Data Library - V.1.0

This library contains functions that are useful for daily programing problems in Hunty operation.

This first version is mainly focused on standardizing and augmenting the vacancies data that cames from linkedin and scrapers

The following graph shows the state of the library:

How to use it:

Install the library

pip install hunty_dat_lib

Import the library

from huntydata.standardization import GmapsAPI, Companies_standardization
from huntydata.augmentation import Remote_augmentation

A. Remote_augmentation: this process is useful to extract unstructured information inside columns like location,vacancy_name or description.

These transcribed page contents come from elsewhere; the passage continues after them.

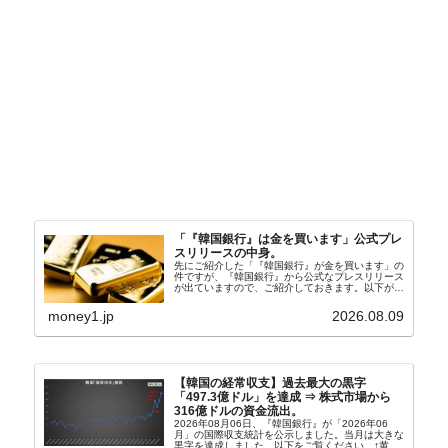
「『韓国銀行』は金を買います」公式プレ
スリリースの中身。
先にご紹介した「『韓国銀行』が金を買います」の
件ですが、『韓国銀行』から公式なプレスリリース
が出ていますので、ご紹介しておきます。以下が全
文和訳です。表題：韓国銀行、国内生産金の買い入
れ協力体制を構築□『韓国銀行』は、国内生産金の
money1.jp
2026.08.09
買い入れに...
【韓国の経常収支】過去最大の黒字
「497.3億ドル」を達成 ⇒ 株式市場から
316億ドルの資金流出。
2026年08月06日、『韓国銀行』が「2026年06
月」の国際収支統計を公示しました。当月は大きな
黒字を達成しました。以下をご覧ください。↑黄色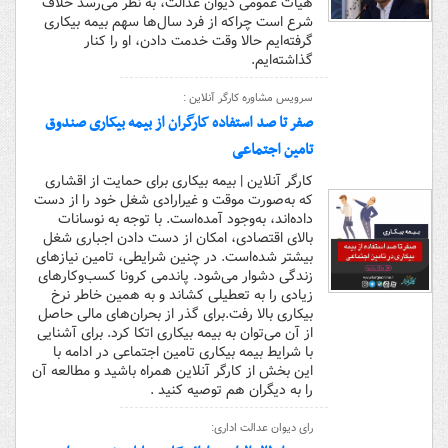
هیات عمومی دیوان عدالت، به نظر می‌رسد خلاف
شرع است چراکه از فرد سال‌ها سهم بیمه بیکاری
گرفته‌ایم حالا وقت خدمت دادن، او را کنار
گذاشته‌ایم.
سرویس مشاوره کارگر آنلاین :
صفر تا صد استفاده کارگران از بیمه بیکاری صندوق
تامین اجتماعی
کارگر آنلاین | بیمه بیکاری برای حمایت از اقشاری
که به‌صورت موقت و غیرارادی شغل خود را از دست
داده‌اند، به‌وجود آمده‌است. با توجه به نوسانات
بالای اقتصادی، امکان از دست دادن اجباری شغل
بیشتر شده‌است. در چنین شرایطی، تامین نیازهای
زندگی دشوار می‌شود. پاندمی کرونا کسب‌وکارهای
زیادی را به تعطیلی کشاند و به همین خاطر نرخ
بیکاری بالا رفت.برای گذر از بحران‌های مالی حاصل
از آن می‌توان به بیمه بیکاری اتکا کرد. برای آشنایی
با شرایط بیمه بیکاری تامین اجتماعی در ادامه با
این بخش از کارگر آنلاین همراه باشید و مطالعه آن
را به دیگران هم توصیه کنید .
رای دیوان عدالت اداری: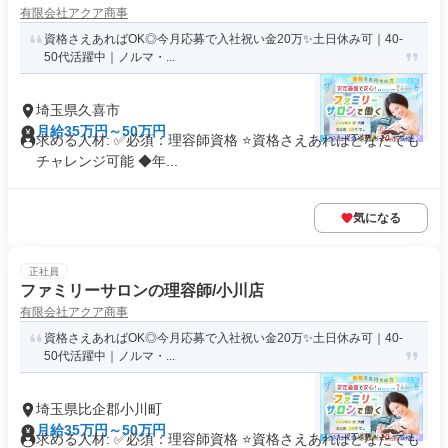
有限会社アクア商事
資格さえあればOK◎今月応募で入社祝い金20万✨️土日休み可｜40-
50代活躍中｜ノルマ・...
埼玉県久喜市
月給35万円～50万円
求める人材: ✅必須：理容師資格 ⭐️資格さえあればどなたでも
チャレンジ可能 ◆年...
気になる
正社員
ファミリーサロンの理容師/小川店
有限会社アクア商事
資格さえあればOK◎今月応募で入社祝い金20万✨️土日休み可｜40-
50代活躍中｜ノルマ・...
埼玉県比企郡小川町
月給35万円～50万円
求める人材: ✅必須：理容師資格 ⭐️資格さえあればどなたでも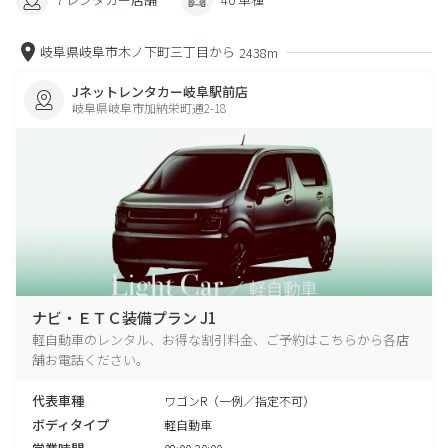
岐阜県岐阜市木ノ下町三丁目から
2438m
Jネットレンタカー岐阜駅前店
岐阜県岐阜市加納栄町通2-18
ナビ・ＥＴＣ装備プラン J1
軽自動車のレンタル、お得な割引料金、ご予約はこちらから各店
舗お電話ください。
代表車種
ワゴンR（一例／指定不可）
ボディタイプ
軽自動車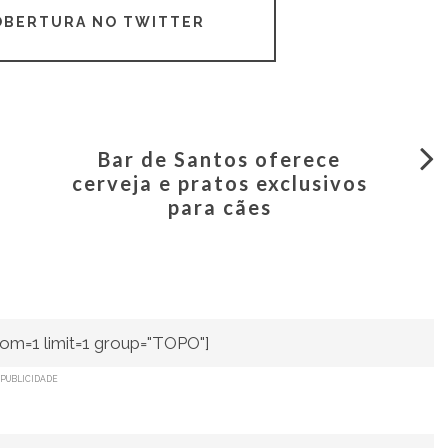
COBERTURA NO TWITTER
Bar de Santos oferece
cerveja e pratos exclusivos
para cães
om=1 limit=1 group="TOPO"]
PUBLICIDADE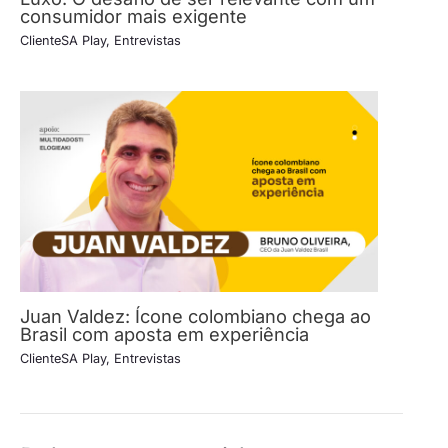
consumidor mais exigente
ClienteSA Play
,
Entrevistas
Juan Valdez: Ícone colombiano chega ao
Brasil com aposta em experiência
ClienteSA Play
,
Entrevistas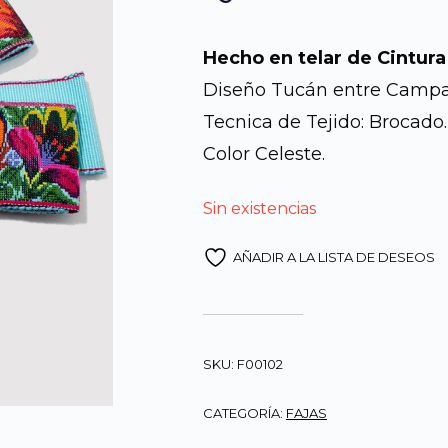
Hecho en telar de Cintura
Diseño Tucán entre Campan
Tecnica de Tejido: Brocado.
Color Celeste.
Sin existencias
AÑADIR A LA LISTA DE DESEOS
SKU:
F00102
CATEGORÍA:
FAJAS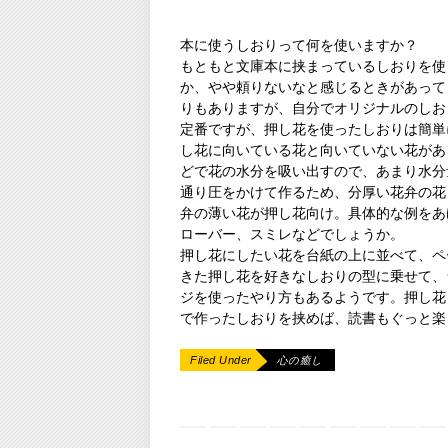
本に使うしおりって何を使いますか？
もともと文庫本に挟まっているしおりを使
か、やや頼りないなと感じるときがあって
りもありますが、自分でオリジナルのしお
定番ですが、押し花を使ったしおりは簡単
し花に向いている花と向いていない花があ
どで花の水分を吸い出すので、あまり水分
通り圧をかけて作るため、分厚い花弁の花
弁の薄い花が押し花向け。具体的な例をあ
ローバー、スミレなどでしょうか。
押し花にしたい花を台紙の上に並べて、ペ
きた押し花を好きなしおりの型に乗せて、
ジを使ったやり方もあるようです。押し花
で作ったしおりを挟めば、読書もぐっと楽
Filed Under
心の癒し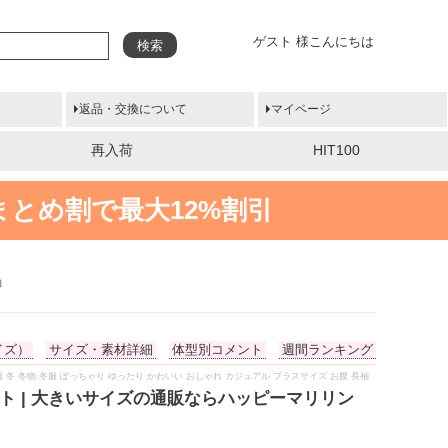
ゲスト 様こんにちは
検索
返品・交換について
マイページ
再入荷
HIT100
まとめ割で最大12%割引
袖
イズ）
サイズ・素材詳細
体型別コメント
週間ランキング
物 秋服 冬 冬物 冬服 ぽっちゃり ゆったり かわいい おしゃれ カジュアル プラスサイズ お腹 長袖
ト | 大きいサイズの通販ならハッピーマリリン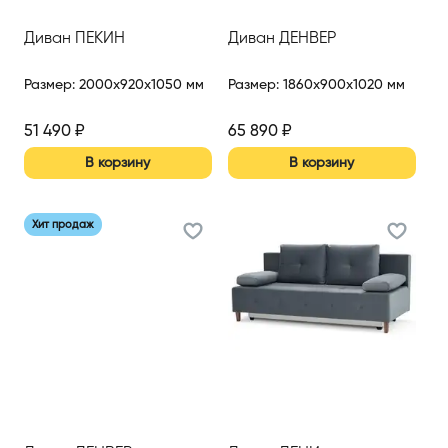
Диван ПЕКИН
Диван ДЕНВЕР
Размер
:
2000x920x1050 мм
Размер
:
1860x900x1020 мм
51 490
₽
65 890
₽
В корзину
В корзину
Хит продаж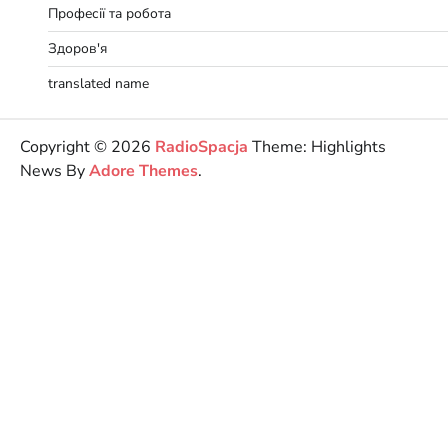
Професії та робота
Здоров'я
translated name
Copyright © 2026
RadioSpacja
Theme: Highlights
News By
Adore Themes
.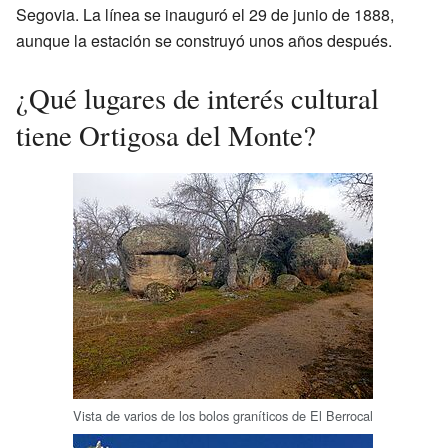
Segovia. La línea se inauguró el 29 de junio de 1888,
aunque la estación se construyó unos años después.
¿Qué lugares de interés cultural
tiene Ortigosa del Monte?
Vista de varios de los bolos graníticos de El Berrocal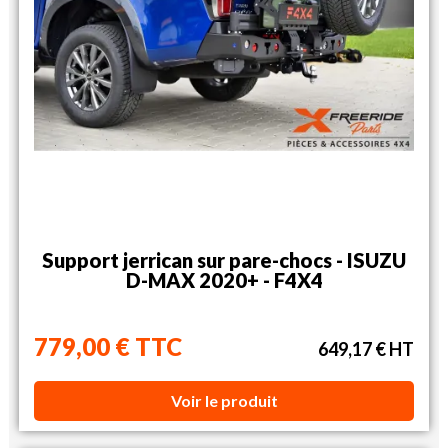
Support jerrican sur pare-chocs - ISUZU
D-MAX 2020+ - F4X4
779,00 € TTC
649,17 € HT
Voir le produit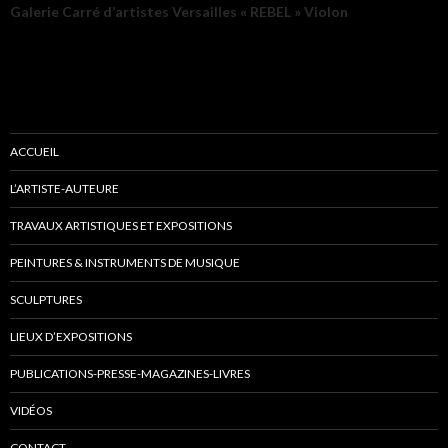
Galerie Carré d’artistes Versailles « REBEL » Violon
ACCUEIL
L’ARTISTE-AUTEURE
TRAVAUX ARTISTIQUES ET EXPOSITIONS
PEINTURES & INSTRUMENTS DE MUSIQUE
SCULPTURES
LIEUX D’EXPOSITIONS
PUBLICATIONS-PRESSE-MAGAZINES-LIVRES
VIDÉOS
CONTACT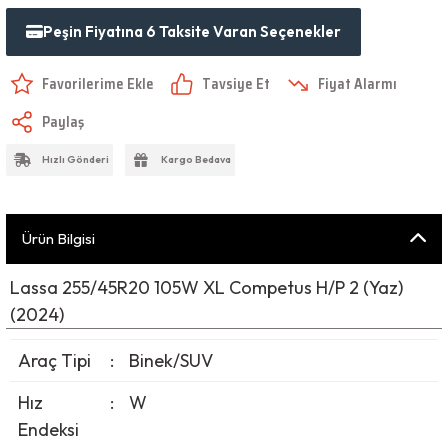
Peşin Fiyatına 6 Taksite Varan Seçenekler
Tavsiye Et
Fiyat Alarmı
Paylaş
Hızlı Gönderi
Kargo Bedava
Ürün Bilgisi
Lassa 255/45R20 105W XL Competus H/P 2 (Yaz)
(2024)
Araç Tipi
:
Binek/SUV
Hız
:
W
Endeksi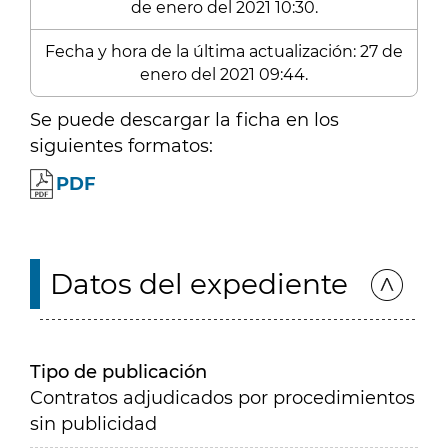
de enero del 2021 10:30.
Fecha y hora de la última actualización: 27 de
enero del 2021 09:44.
Se puede descargar la ficha en los
siguientes formatos:
PDF
Datos del expediente
Tipo de publicación
Contratos adjudicados por procedimientos
sin publicidad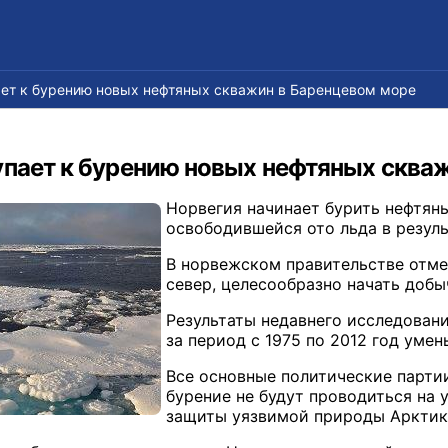
ает к бурению новых нефтяных скважин в Баренцевом море
упает к бурению новых нефтяных сква
Норвегия начинает бурить нефтян
освободившейся ото льда в резуль
В норвежском правительстве отмет
север, целесообразно начать добы
Результаты недавнего исследован
за период с 1975 по 2012 год умен
Все основные политические парти
бурение не будут проводиться на 
защиты уязвимой природы Арктик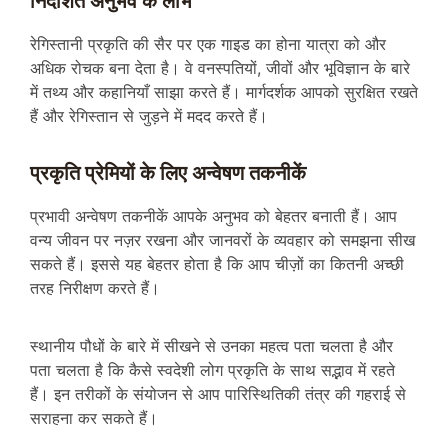
निर्देशित अनुभव के लाभ
रेगिस्तानी प्रकृति की सैर पर एक गाइड का होना यात्रा को और
अधिक रोचक बना देता है। वे वनस्पतियों, जीवों और भूविज्ञान के बारे
में तथ्य और कहानियाँ साझा करते हैं। मार्गदर्शक आपको सुरक्षित रखते
हैं और रेगिस्तान से जुड़ने में मदद करते हैं।
प्रकृति प्रेमियों के लिए अन्वेषण तकनीकें
प्रभावी अन्वेषण तकनीकें आपके अनुभव को बेहतर बनाती हैं। आप
वन्य जीवन पर नज़र रखना और जानवरों के व्यवहार को समझना सीख
सकते हैं। इससे यह बेहतर होता है कि आप चीज़ों का कितनी अच्छी
तरह निरीक्षण करते हैं।
स्थानीय पौधों के बारे में सीखने से उनका महत्व पता चलता है और
पता चलता है कि कैसे स्वदेशी लोग प्रकृति के साथ सद्भाव में रहते
हैं। इन तरीकों के संयोजन से आप पारिस्थितिकी तंत्र की गहराई से
सराहना कर सकते हैं।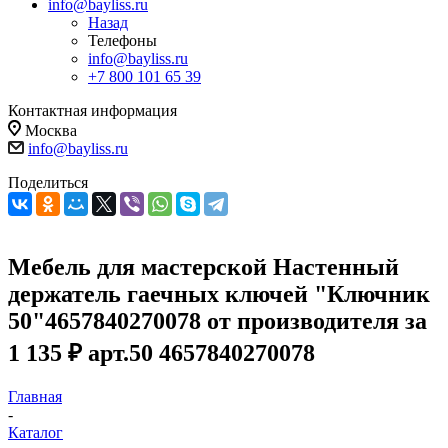
info@bayliss.ru
Назад
Телефоны
info@bayliss.ru
+7 800 101 65 39
Контактная информация
Москва
info@bayliss.ru
Поделиться
Мебель для мастерской Настенный
держатель гаечных ключей "Ключник
50"4657840270078 от производителя за
1 135 ₽ арт.50 4657840270078
Главная
-
Каталог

df_vacancies: recently extracted vacancies dataframe
remote_types: different ways in which a company can refer to a remote vacancy
cols_for_augm: cols that we are going to use for remote augmentation.

Remote_augmentation(df_vacancies,
                     remote_types,
                     cols_for_augm)

B. GMAPS: This process uses gmaps API to standardize locations of the vacancies. To use GmapsAPI Standardization you should pass the following parameters to the class

locations_to_remove: a list of locations that Data team knows that Api Gmaps cant standardized. this is to avoid requesting the API without a reason, remember Gmaps API costs.
df_defined_remotes: before standardization a process called augmentation takes place. This process augments the data but it also cleans the vacancies dataframe to improve standardizing process.
ctl_gmaps_locations: a catalogue that contains standardizations that we already made in the past with the API. If we store this we can reduce costs by not passing to the API what we already obtain from it.
ctl_locations: this is the main catalogue that we use in hunty to set an id with to an specific location.
gmap_api_key: Gmaps API key
dict_match_ratio_location: after standardizing data with gmaps API we try to macth those location with ctl_location and we do this by comparing tensorflow embeddings. this dictionary contains match ratios ( between two cities) that we calculated in the past (is useful to improve efficiency of the library)

GmapsAPI(locations_to_remove,
            df_defined_remotes,
            ctl_gmaps_locations, 
            ctl_locations,
            gmap_api_key, 
            dict_match_ratio_location)

C. Companies Standardization

df_defined_remotes: before standardization a process called augmentation takes place. This process augments the data but it also cleans the vacancies dataframe to improve standardizing process.
df_ctl_companies: catalogue that set and id to an specific company
dict_match_ratio_companies: by comparing tensorflow embeddings we created a dictionary that contains match ratios (between two companies) that we calculated in the past (is useful to improve efficiency of the library)

Companies_standardization(df_defined_remotes, 
                          df_ctl_companies,
                          dict_match_ratio_companies)

To watch this library working you can take a look at input directory inside this repo, that directory contains every input that the library need to run. In the tester file of the same directory you can try it.